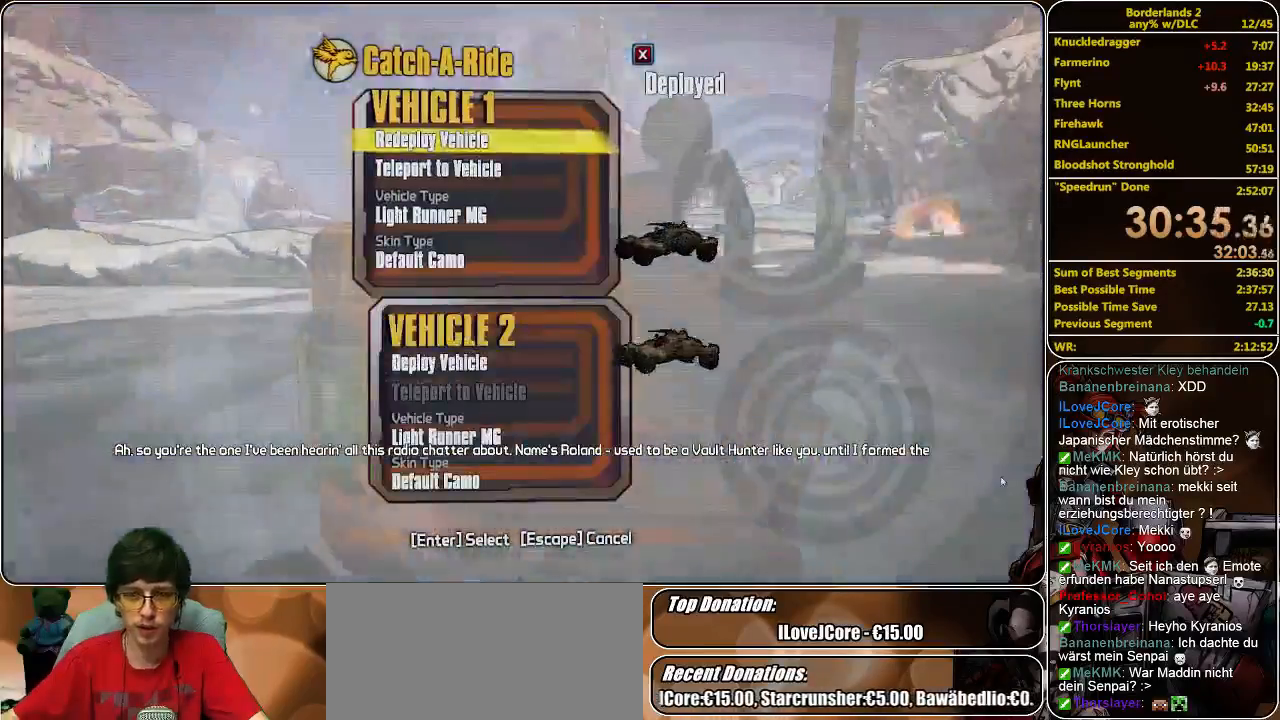
{"keys": [], "mouse": [], "events": []}
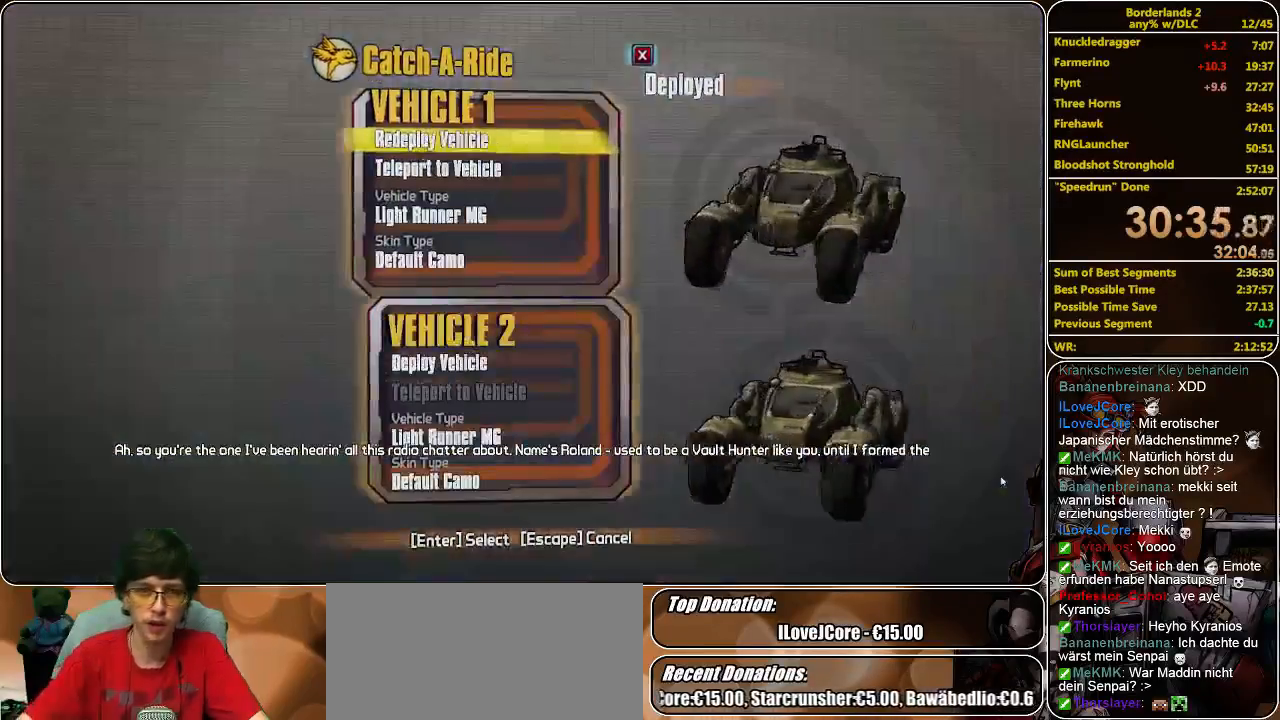
{"keys": ["w"], "mouse": [], "events": [[400, "w", "down"]]}
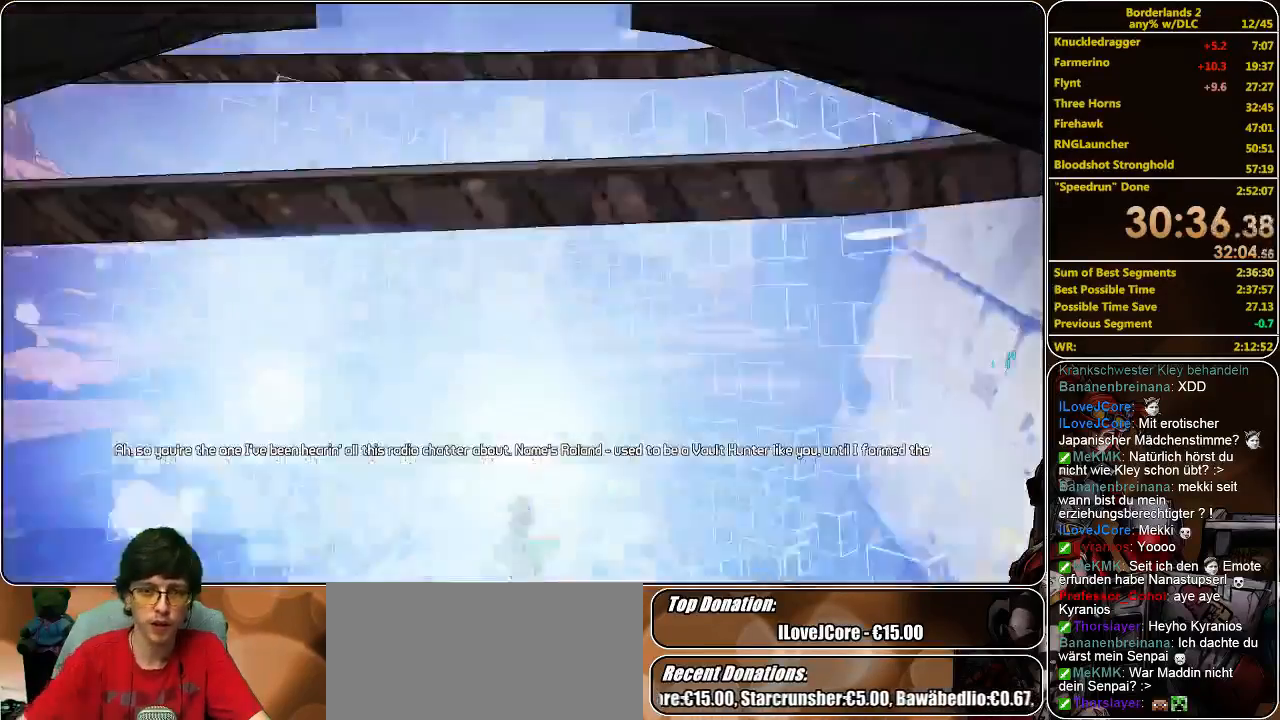
{"keys": ["w"], "mouse": [], "events": []}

* **ASSIGNMENT**:
Transcribe the lines above exactly, setting aside any picture among them.

* **RESULT OF THIS EXERCISE**:
{"keys": [], "mouse": [], "events": []}
{"keys": ["w"], "mouse": [], "events": [[400, "w", "down"]]}
{"keys": ["w"], "mouse": [], "events": []}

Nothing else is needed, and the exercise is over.